Bellissima è il film in cui la Magnani sprigiona la sua personalità e padroneggia la scena con una facilità disarmante. Visconti aveva visto in lei il simbolo di una donna combattuta tra il senso di maternità e l’inguaribile giovinezza. Sogna di fare della figlia una stella del cinema, eppure la Magnani è un’anti-diva. Nel finale tragico del film, la feroce critica al mondo del cinema di Visconti risponde in qualche modo al reale personaggio che interpreta Anna Magnani nella vita e nell’arte. Un’attrice che non segue le scorciatoie del divismo, ma sceglie di fare della settima arte una missione, del suo corpo un mezzo di ribellione. È, nel cinema italiano di quegli anni, una donna fuori dal comune, o forse così vera che lascia il segno con tutti i suoi personaggi vibranti. La verità è la dimensione a cui ambisce il cinema quando registi, sceneggiatori e attori fanno del proprio “mestiere” un continuo esame di coscienza, una continua esplorazione e ricerca, che parte dalle piccole storie, per interpretare i grandi avvenimenti storici e sociali.

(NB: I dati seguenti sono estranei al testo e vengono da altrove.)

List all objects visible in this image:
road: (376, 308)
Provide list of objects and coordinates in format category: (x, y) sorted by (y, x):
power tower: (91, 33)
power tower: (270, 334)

Mamma Roma rappresenta ancora un’ulteriore prova di totale immersione nella “parte”. Anna Magnani è una prostituta senza marito e con un figlio che torna a casa dopo diversi anni di separazione. Decide di chiudere con quella sporca vita e – sono di notevole intensità cinematografica le carrellate di Pasolini che seguono la Magnani nelle strade della periferia di Roma – prende un appartamento dove sogna di diventare una borghese. Il figlio presto, però , scopre la vita passata della madre e comincia, per rigetto, a delinquere, finendo in carcere dove morirà. Anna Magnani aveva già sposato il regista Goffredo Alessandrini nel 1935, ma aveva avuto anche una relazione con l’attore Massimo Serato da cui era rimasta incinta di Luca, motivo per cui venne subito abbandonata. Questa sua esperienza di vita riecheggia in “Mamma Roma”, soprattutto nei momenti di serena quotidianità che vive con il figlio Ettore, che le permettono di sentirsi una donna completa e felice.
È nota la venerazione di Pasolini per gli attori improvvisati e presi dalla strada, eppure inserisce Anna Magnani in uno dei suoi film più significativi sul proletariato. Cosa fa di Anna Magnani, dunque, un attore “preso dalla strada”?. In Siamo donne (Luchino Visconti, 1953) l’attrice interpreta se stessa mentre si reca al teatro. Prende un taxi e litiga con il conducente perché chiede un costo aggiuntivo per il trasporto del cane, ma la Magnani è polemica nella vita così come nei personaggi cinematografici, e finiscono in tribunale.
Arrivata in ritardo al teatro canta “Com’è bello fa’ l’amore quann’è sera”, ritornando alla sua romanità autoctona. Il suo passaggio dalla vita all’arte è rapido, quasi impercettibile. Anna Magnani recita nella vita e vive nell’arte. Sul palco, di fronte ad una cinepresa, in piazza, madre e fruttivendola, rivoluzionaria e soubrette … questi sono i volti di una donna che ha arricchito la sua vita di personaggi “fittizi” e ha donato ogni volta una parte di sé alle maschere “realistiche” del cinema italiano. Dopo 40 anni è sempre il simbolo della romanità più condiviso, una donna immersa nel suo tempo prima che una brava attrice.